The Supreme Court has held that where the separate property of a male Hindu devolves intestate under Section 8 of the Hindu Succession Act, 1956 upon Class I heirs, those heirs inherit the property as tenants-in-common with definite and separate shares, and not as joint tenants or as members of a coparcenary by survivorship. Consequently, one such heir cannot claim the status of karta in respect of the entire inherited property so as to alienate any part of it on the ground of legal necessity for the family.
Applying this principle, the Supreme Court held that after Dajiba’s death, Darubai and the four daughters each became entitled to 1/5th share only, and Darubai could deal only with the 1/5th share vested in her, not with the shares of the other heirs.
A Two-Judge Bench comprising Justice Sanjay Karol and Justice Augustine George Masih examined Sections 8, 10 and 19 of the Hindu Succession Act, 1956 and reiterated that where two or more heirs succeed to the property of an intestate, they take per capita and as tenants-in-common, and not as joint tenants. The Bench explained that joint tenancy is governed by survivorship and is generally foreign to Hindu succession except in the case of coparcenary in an undivided family, whereas tenancy-in-common gives each co-owner a distinct, undivided but identifiable share, which on death devolves on that co-owner’s own heirs and not by survivorship.
Further, the Bench affirmed that property devolving under Section 8 is inherited in the individual capacity of the heir and does not automatically assume the character of joint family or coparcenary property.
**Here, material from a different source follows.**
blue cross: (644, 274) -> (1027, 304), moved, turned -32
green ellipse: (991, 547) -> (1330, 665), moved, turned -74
On that reasoning, the Bench observed that in succession under Section 8, the question of karta-ship ordinarily does not arise merely because the property came from a paternal ancestor, since the heirs hold definite and separate shares as tenants-in-common.
Briefly, the dispute arose from a suit for partition and separate possession filed by four daughters of late Dajiba, including the present respondent, claiming that they together were entitled to 4/5th share in Dajiba’s separate property, with the remaining 1/5th belonging to Darubai, his widow and the appellant. The property comprised certain agricultural lands and two houses situated in village Sapti. The Trial Court decreed the suit. However, the First Appellate Court partly reversed that decree by accepting Darubai’s case that, acting as karta, she had agreed to sell part of the property out of legal necessity for the marriage of one of the plaintiffs.
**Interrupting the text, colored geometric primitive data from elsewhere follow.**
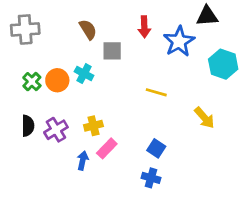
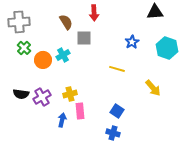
red arrow: (144, 27) -> (94, 13), moved
blue star: (179, 41) -> (132, 42), moved, size x0.6
cyan cross: (84, 74) -> (63, 55), turned 32
green cross: (32, 82) -> (24, 48), moved
black semicircle: (28, 126) -> (21, 94), turned 98
pink rectangle: (107, 148) -> (80, 111), turned -49

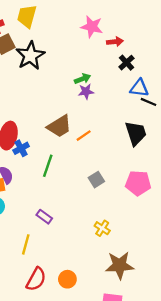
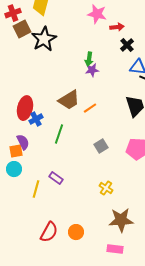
green arrow: (82, 79) -> (89, 59), turned 120
yellow line: (26, 244) -> (36, 189), moved

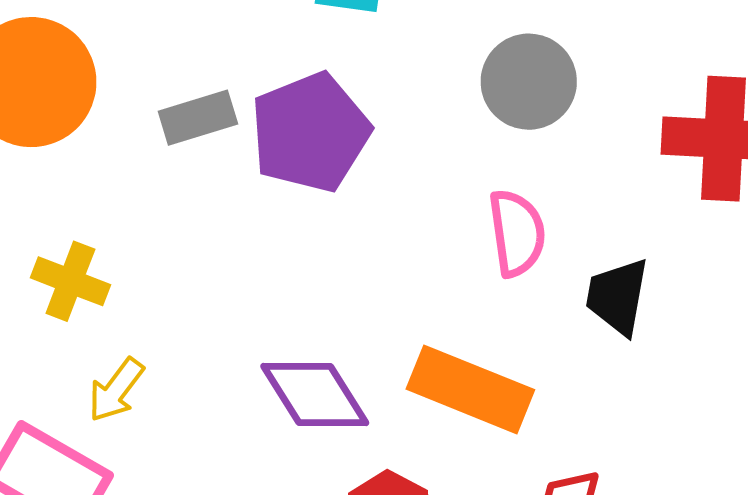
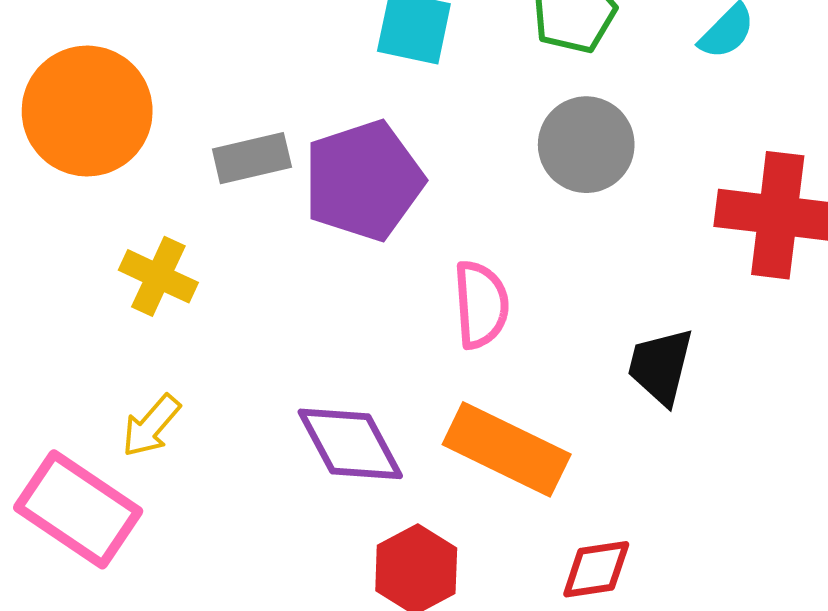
pink semicircle: (517, 233) -> (481, 305), moved
yellow cross: (70, 281) -> (158, 276), moved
In second appeal, the High Court restored the trial court’s decree, and Darubai challenged that restoration before the Supreme Court. Two aspects were undisputed before the Court: first, the relationship between the parties, namely a step-mother and daughters; and second, that the suit property was the separate property of Dajiba. The central issue before the Supreme Court was whether, after Dajiba’s death, the heirs took the property as tenants-in-common or as joint tenants under Section 8 of the Hindu Succession Act, 1956, and whether Darubai could invoke karta-ship and legal necessity to alienate part of the property.
Appearances:
For Appellants: Ashok Kumar Gupta Ii, AOR.
For Respondents: Sandeep Sudhakar Deshmukh, AOR, Nishant Sharma, Adv., Ankur Savadikar, Adv., Kartik Sharma, Adv.